● TEXT SHOWN
────────

Giter Club home page Giter Club logo

php-avro-schema-generator's Introduction

Avro schema generator for PHP

Actions Status Maintainability Test Coverage Supported PHP versions: 7.4 .. 8.x Latest Stable Version

Installation

composer require php-kafka/php-avro-schema-generator "^3.0"

Description

This library enables you to:

  • Manage your embedded schema as separate files
  • The library is able to merge those files
  • The library is able to generate avsc schema templates from PHP classes

Merging subschemas / schemas

Schema template directories: directories containing avsc template files (with subschema)
Output directory: output directory for the merged schema files

Console example

./vendor/bin/avro-cli avro:subschema:merge ./example/schemaTemplates ./example/schema

PHP example

<?php

use PhpKafka\PhpAvroSchemaGenerator\Registry\SchemaRegistry;
use PhpKafka\PhpAvroSchemaGenerator\Merger\SchemaMerger;

$registry = (new SchemaRegistry())

────────

● WRITTEN TASK
Reproduce the Avro schema generator page word for word, beginning at the words "composer require php-kafka/php-avro-schema-generator" and stopping after "files (with subschema)". The lines after this point have no connection to the Avro schema generator page.

● STORED DATA
────────

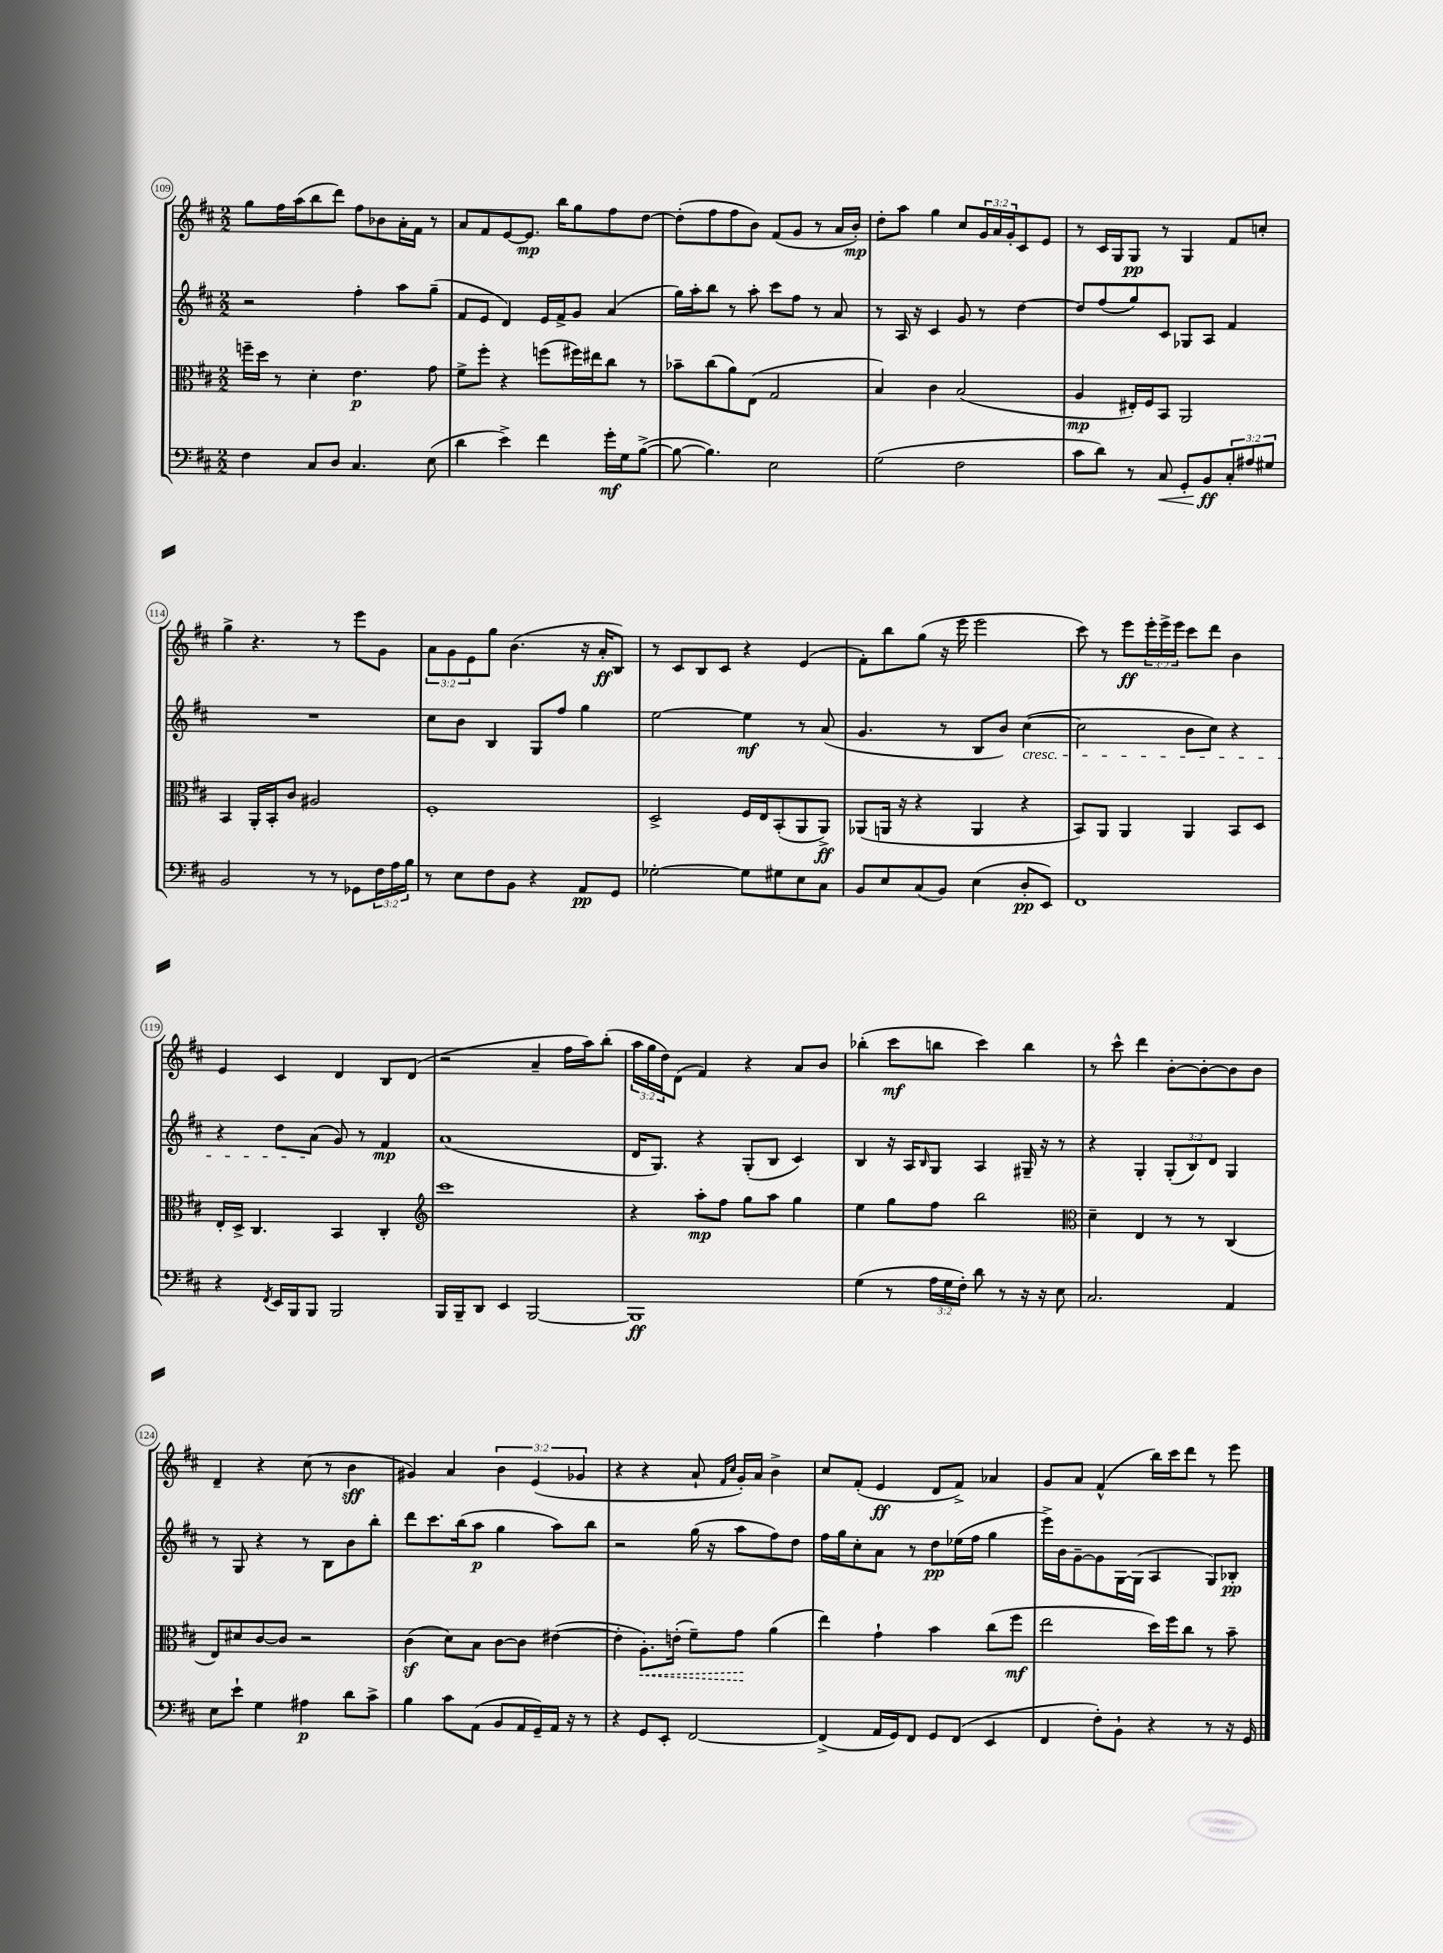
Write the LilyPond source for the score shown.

────────

● RESULT FOR THIS TASK
composer require php-kafka/php-avro-schema-generator "^3.0"

Description

This library enables you to:

  • Manage your embedded schema as separate files
  • The library is able to merge those files
  • The library is able to generate avsc schema templates from PHP classes

Merging subschemas / schemas

Schema template directories: directories containing avsc template files (with subschema)